Joe Cornish, the great British landscape photographer, advocates taking most of your photographs no more than thirty minutes from your home. So, here's my blog featuring pictures either thirty minutes drive or walk away from my front door or from the place where I'm staying for a few days. I'll also be writing about photography in general from time to time. Please enjoy!



Monday 23 May 2011

I'm So Blad!*

The lovely people at Calumet Manchester held their spring open day a few weeks ago and I toddled over for a look and a play. Most of the major manufacturers had representatives present and I was able to get a few technical queries answered. Calumet offered free camera sensor cleaning, which was most useful for me having been in some sandy and windy places recently! There were free refreshments and a free lunch, too. 

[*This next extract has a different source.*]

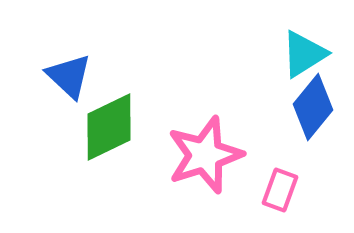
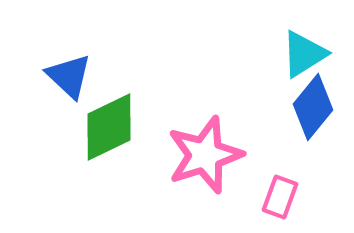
pink rectangle: moved 7 px down
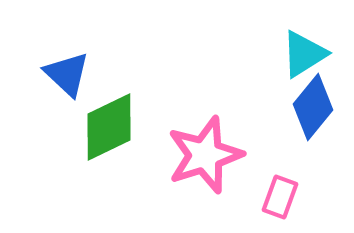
blue triangle: moved 2 px left, 2 px up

I was glad to get the chance to have a decent look at Fuji's new X100; wow! What a lovely little camera. Small and compact, light, easy controls, fixed focal length lens and a host of nice features make this an affordable option to the Leica X1 (which I covet!). The results I saw from a preproduction version were excellent and I'd like to try one out when they are more readily available. I'm adding it to my wish list ;-)

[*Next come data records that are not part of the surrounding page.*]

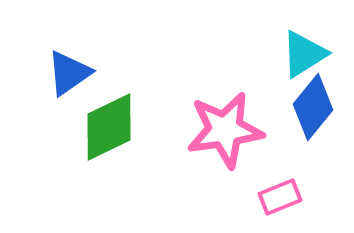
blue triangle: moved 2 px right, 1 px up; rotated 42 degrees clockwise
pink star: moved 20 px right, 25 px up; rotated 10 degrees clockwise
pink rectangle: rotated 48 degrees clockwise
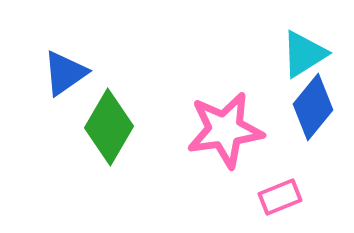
blue triangle: moved 4 px left
green diamond: rotated 34 degrees counterclockwise
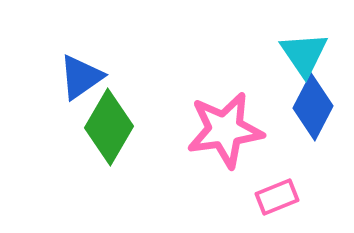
cyan triangle: rotated 32 degrees counterclockwise
blue triangle: moved 16 px right, 4 px down
blue diamond: rotated 12 degrees counterclockwise
pink rectangle: moved 3 px left
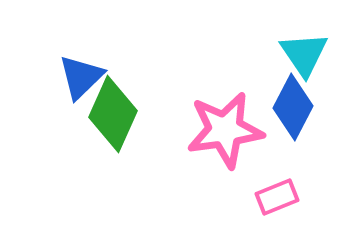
blue triangle: rotated 9 degrees counterclockwise
blue diamond: moved 20 px left
green diamond: moved 4 px right, 13 px up; rotated 6 degrees counterclockwise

It's not often you see Hasselblad at a trade show these days but with Calumet being a mainly professional dealer they clearly felt it was worthwhile. They built a small studio and were doing some lighting seminars and I thought I'd have a little look. I'm glad I did!


At the end of an interesting lecture the few folks present were offered the chance to experiment with the lighting and have a play with a 'Blad H4D-31. Of course, I had to have a go!


What a lovely camera; light, easy to use, controls just where you want them, clever electronics, tethered shooting, big viewfinder that was really bright and uncluttered and so much more. I fired off a few shots of Stacey, the model the Hasselblad team had brought along, and was viewing them on a MacBook Pro within seconds of taking them. I liked the focusing system on the camera very much. Once locked onto a focus point (the eyes in portraiture) the picture can be recomposed without having to refocus. 


At the end of my little session the first thing I noticed was the clarity of the images. Using software designed purely for the images of one camera means that when the image is rendered every little detail is captured whereas a package like Photoshop can only guess at what some of the really fine detail captures resulting in pixellated sections at high magnification. Hasselblad's Phocus knocks Photoshop into a cocked hat and the fine detail produced by the camera wasl beautifully rendered.


I was able to bring my RAW images home (always carry a memory stick!) and I downloaded Phocus Light from Hasselblad's website to process them. Here's Stacey in one of my images...


Click the image for the bigger picture


The original RAW image was 61Mb and I've converted it to JPEG format and resized to 5x5 format, which reduced the file size to less than 1Mb; the clarity and detail is still startlingly good.


I love my Nikon and my little Leica and the quality of the images they produce. I can only dream about the quality of the pictures I might get with the H4D-31. My meagre budget won't run to one but if anyone wants to sponsor me...


Thanks to Calumet for a grand day out and a BIG thank you to the guys from Hasselblad and to Stacey for their kindness and patience - you made a camera fan very happy.


*With apologies to Cream for butchering their song title! I should have used ''Blad All Over'!